William Mata, de 57 anos,
foi um dos líderes da ocupação do antigo prédio da Segad. Ele e outros seis
imigrantes ouviram falar do local abandonado e foram até lá.
Depois de conversar com um
advogado brasileiro e um padre, resolveram por tornar o prédio uma moradia
coletiva. A decisão foi tomada frente às chuvas que caíram nas últimas semanas
e à ameaça de um inverno rigoroso.
Fizeram uma grande limpeza
durante três dias. Removeram entulhos, juntaram o lixo e cortaram o mato que
havia tomado conta da estrutura. Em 6 de março, muitos imigrantes que viviam
principalmente na praça Capitão Clóvis, no Centro, se mudaram para o novo
endereço.
Os quartos foram divididos
entre famílias, separados em dois blocos e numerados. Os
"proprietários" ganharam ainda uma espécie de título definitivo do
novo lar. Os nomes dos ocupantes dos aposentos foram escritos na parede, logo
na entrada dos quartos.
Logo após a mudança, regras
muito claras foram criadas para facilitar a convivência. Foi proibido o consumo
de drogas ou ácool. Quem tem antecendentes criminais também não é bem vindo no
local.
"Pedimos que os novos
moradores tragam a ficha de antecedentes criminais para garantir", explica
Argenis Marcano, de 37 anos, um dos seis responsáveis pela moradia coletiva.
"Não queremos pessoas más aqui".
Hoje, 10 dias depois de
aberto, o abrigo improvisado já está ficando conhecido. Novos moradores chegam
todos os dias. Yusmelly Andreina, de 37 anos, está em Boa Vista há cinco dias.

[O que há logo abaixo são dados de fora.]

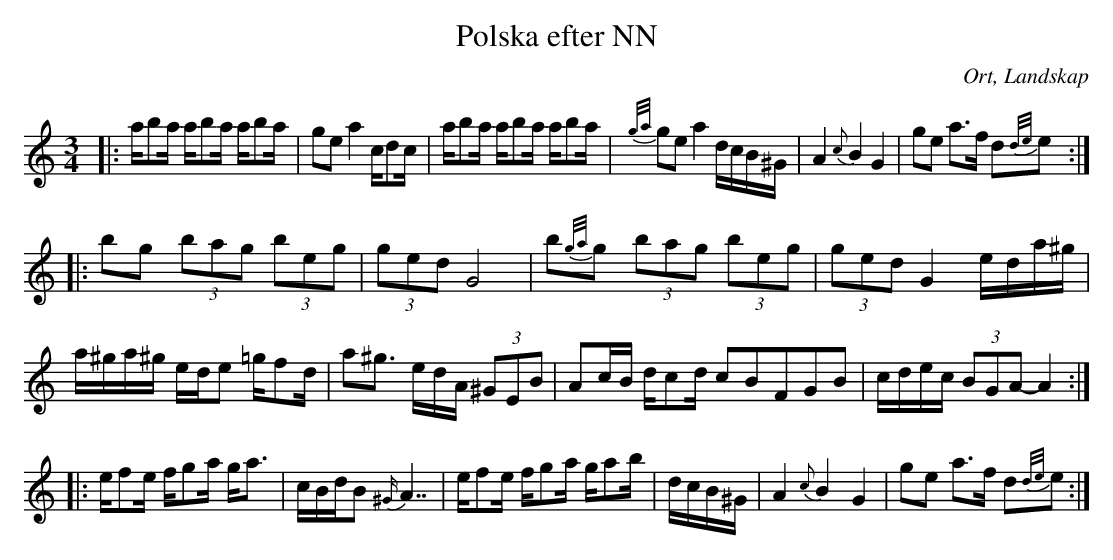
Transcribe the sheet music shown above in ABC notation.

X:1
T:Polska efter NN
O:Ort, Landskap
M:3/4
L:1/8
K:C
|: a/ba/ a/ba/ a/ba/|ge a2 c/dc/| a/ba/ a/ba/ a/ba/ | {g/a/}ge a2 d/c/B/^G/| A2 {c}B2 G2 | ge a>f d{d/e/}e:|
|:bg (3bag (3beg| (3ged G4 |b{g/a/}g (3bag (3beg| (3ged G2 e/d/a/^g/| a/^g/a/^g/ e/d/e =g/fd/ |a^g3/2 /e/d/A/ (3^GEB| Ac/B/ d/cd/ c2/5B2/5F2/5G2/5B2/5|  c/d/e/c/ (3BGA-A2 :|
|:e/fe/ f/ga/ g/a3/2 | c/B/d/B {^G/}A7/2|e/fe/ f/ga/ g/ab/ |d/c/B/^G/| A2 {c}B2 G2 | ge a>f d{d/e/}e:|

Consigo trouxe a filha, uma bebê de dois meses. "Vim para cá por indicação
de uma amiga que já estava no Brasil. Aqui há comida".
Um dos ocupantes está
doente. É Miguel Moreno, de 37 anos. Com hemorróidas e sem conseguir andar
direito, ele precisa de um remédio que custa R$ 92, mas não tem nenhum centavo.

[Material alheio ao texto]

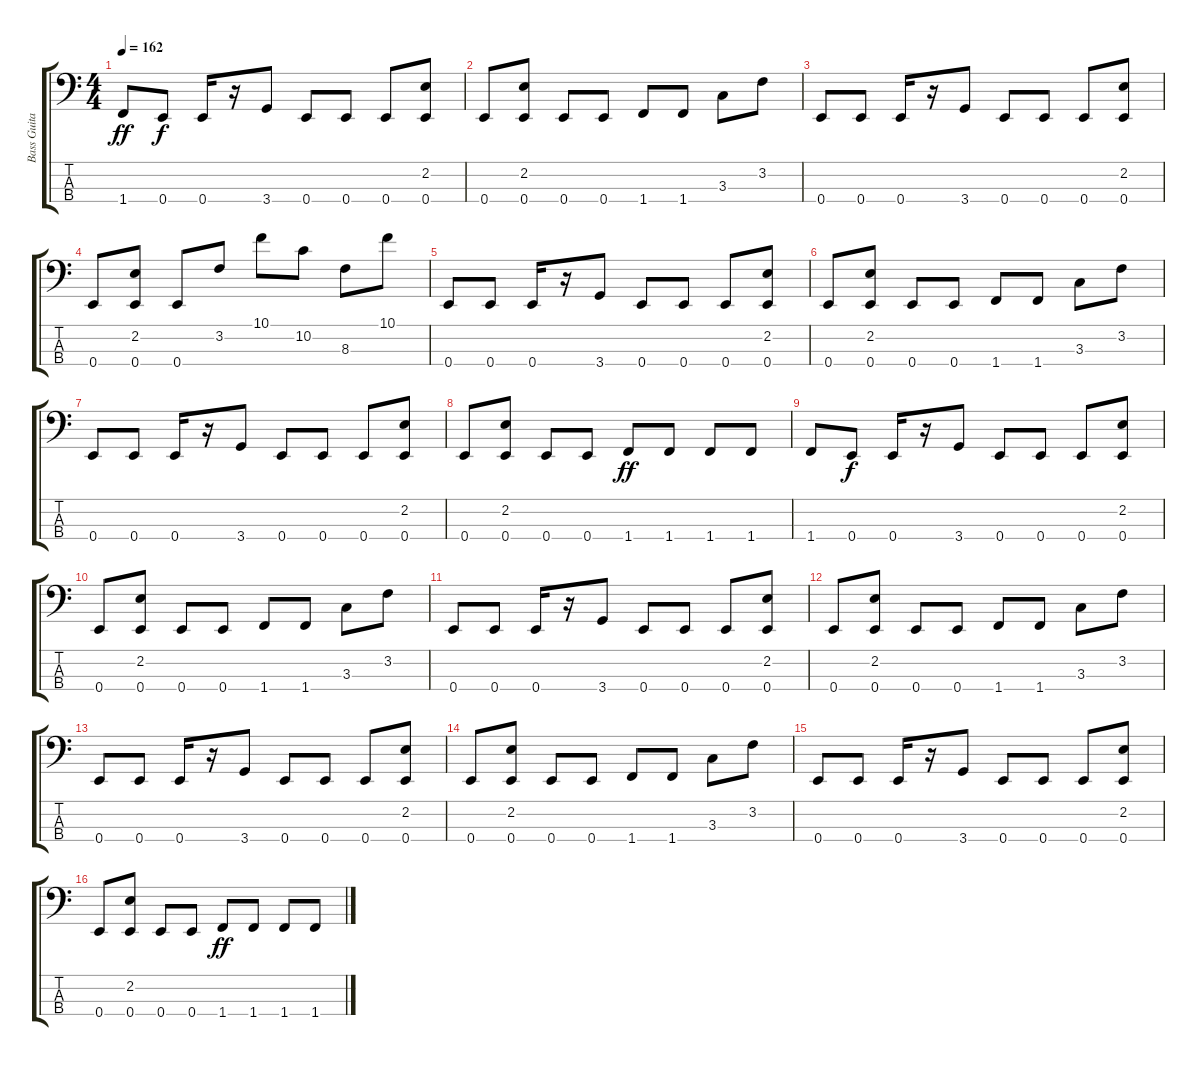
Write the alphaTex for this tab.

"Como estou doente, não consigo ir atrás de trabalho. Tenho que ficar aqui
e esperar para ficar bom".
Desde que chegou ao Brasil,
há dois meses, conseguiu fazer bicos e ganhar pouco mais de R$ 1 mil. A maior
parte do dinheiro, no entanto, não ficou aqui. Mandou R$ 900 para manter a
mulher, os dois filhos e a mãe na Venezuela.
"Na Venezuela eu tenho
uma barbearia, mas o que ganhava ficando lá não dava para viver. Você trabalha
um mês para comer um dia. Se o governo Maduro sair, irei voltar. Se não, irei
ficar aqui. Quero arranjar trabalho e trazer meus filhos para cá".
Ele diz que depois que
decidiram ocupar o teatro também buscaram por outros prédios abandonados para
viverem em Boa Vista. Um deles foi o da antiga Secretaria Estadual de Educação
de Roraima, também no Centro da capital. Porém, segundo conta, foram impedidos
de permanecer no espaço. "A polícia chegou e nos mandou ir embora".
A moradia no teatro, no
entanto, também é incerta. Na tarde dessa quarta, dois policiais militares
estiveram no local para cumprir uma ordem verbal de remoção.

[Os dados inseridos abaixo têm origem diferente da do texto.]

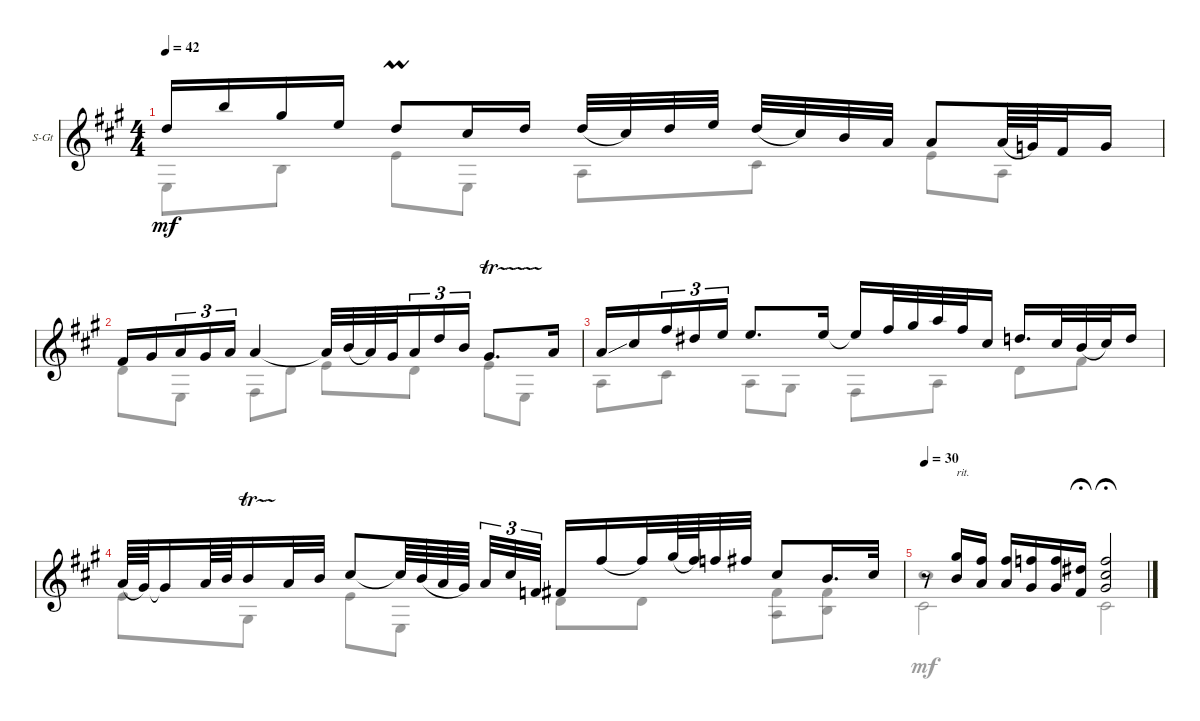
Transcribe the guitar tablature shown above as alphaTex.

\defaultSystemsLayout 4
\bracketExtendMode groupsimilarinstruments
\firstSystemTrackNameOrientation horizontal
\otherSystemsTrackNameOrientation horizontal
\track ("Steel Guitar" "S-Gt") {instrument acousticguitarsteel}
\staff {score}
\tuning (E4 B3 G3 D3 A2 E2)
\voice
\ts (4 4)
\tempo 42
\clef g2
\ks a
3.2{t}.16{dy mf} 7.1.16 9.2.16 0.1.16 3.2{umordent}.8 2.2.16 3.2.16 3.2.32{legatoorigin} 2.2.32 3.2.32 0.1.32{beam split} 3.2.32{legatoorigin} 2.2.32 4.3.32 2.3.32 2.3.8 2.3.64{legatoorigin} 0.3.64 4.4.32 0.3.16 |
4.4.16 6.4.16{beam merge} 7.4.16{tu (3 2)} 6.4.16{tu (3 2)} 7.4.16{tu (3 2)} 7.4.4 7.4{t}.32 9.4.32{legatoorigin} 7.4.32 6.4.32{beam merge} 7.4.16{tu (3 2)} 7.3.16{tu (3 2)} 9.4.16{tu (3 2)} 6.4{tr (8 16)}.8{d} 7.4.16 |
2.3{ss}.16 6.3.16{beam merge} 7.2.16{tu (3 2)} 4.2.16{tu (3 2)} 5.2.16{tu (3 2)} 5.2.8{d} 5.2.16 5.2{t}.16 7.2.32 9.2.32 5.1.32 7.2.32 6.3.16 7.3.16{d} 6.3.32 4.3.32{legatoorigin} 6.3.32 7.3.16 |
2.3.64{legatoorigin} 1.3.64 1.3{t}.16 2.3.64 4.3.64 4.3{tr (6 16)}.16 2.3.32 4.3.32 2.2.8 2.2{t}.64 4.3.64{legatoorigin} 2.3.64{legatoorigin} 1.3.64 2.3.32{tu (3 2)} 2.2.32{tu (3 2)} 3.4.32{tu (3 2)} 4.4.16 7.2.16{legatoorigin} 7.2.32 9.2.64{legatoorigin} 7.2.64 6.2.32 7.2.32 6.3.8 0.2.16{d} 6.3.32 |
\tempo 30
r.8 (4.1 4.3).16{txt "rit."} (2.1 2.3).16 (2.1 2.3).16 (1.1 1.3).16 (1.1 1.3).16 (4.2 4.4).16{fermata (medium 0.71)} (6.2 6.3 6.4).2{fermata (medium 0.5)}
\voice
\clef g2
\ottava regular
\simile none
\ks a
0.6.8{dy mf} 7.6.8 2.4.8 0.6.8 0.5.8 4.5.8 2.4.8 0.5.8 |
5.5.8 0.6.8 2.6.8 5.5.8 7.5.8 5.5.8 7.5.8 0.6.8 |
0.5.8 4.5.8 0.5.8 4.6.8 2.6.8 0.5.8 0.4.8 4.4.8 |
2.4.8 4.6.8 2.4.8 0.6.8 5.5.8 0.4.8 (0.5 4.4).8 (2.5 4.4).8 |
2.2.1
\voice
\clef g2
\ottava regular
\simile none
\ks a
|
|
|
|
4.5.2 4.5.2{fermata (medium 0.5)}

Os PMs alegaram que o prédio
está condenado e tem risco de desabar, mas não conseguiram retirar ninguém.
Acordaram com os imigrantes que o local só pode ser usado para guardar objetos,
e não como abrigo. A resposta dos venezuelanos foi em forma de agradecimento e
de apertos de mão.
“Graças a Deus ficamos aqui.
São muitas coisas e muita gente. Não temos mais para onde ir ", disse
Marta Rivas, de 51 anos.
Ocupações arriscadas
As ocupações da antiga Segad
e do Teatro Carlos Gomes são arriscadas, afirma o coronel Dorideson Ribeiro,
chefe da Defesa Civil de Roraima. Ele diz que como os prédios estão fechados há
pelo menos uma década, pode haver risco de desabamento principalmente no
período das chuvas.
"Já tivemos relatórios
da Secretaria de Infraestrutura e do Corpo de Bombeiros que apontam situações
de risco nos prédios, até porque eles estão abandonados. Todo prédio sem
manutenção tem risco de desabar. Não é seguro ficar lá, mas entendemos a
vulnerabilidade dessas pessoas", afirmou.
Ele disse que não há
previsão para retirada dos imigrantes que vivem na antiga sede da Secretaria de
Administração, mas que é planejado fechar em breve a entrada do Teatro Carlos
Gomes, onde as instalações são mais inseguras.
"A imigração
venezuelana para Roraima é muito intensa. Quanto mais abrigos são feitos, mais
são necessários. Estamos montando outro justamente para reunir todas essas
pessoas que estão nas ruas, praças e prédios públicos", finalizou.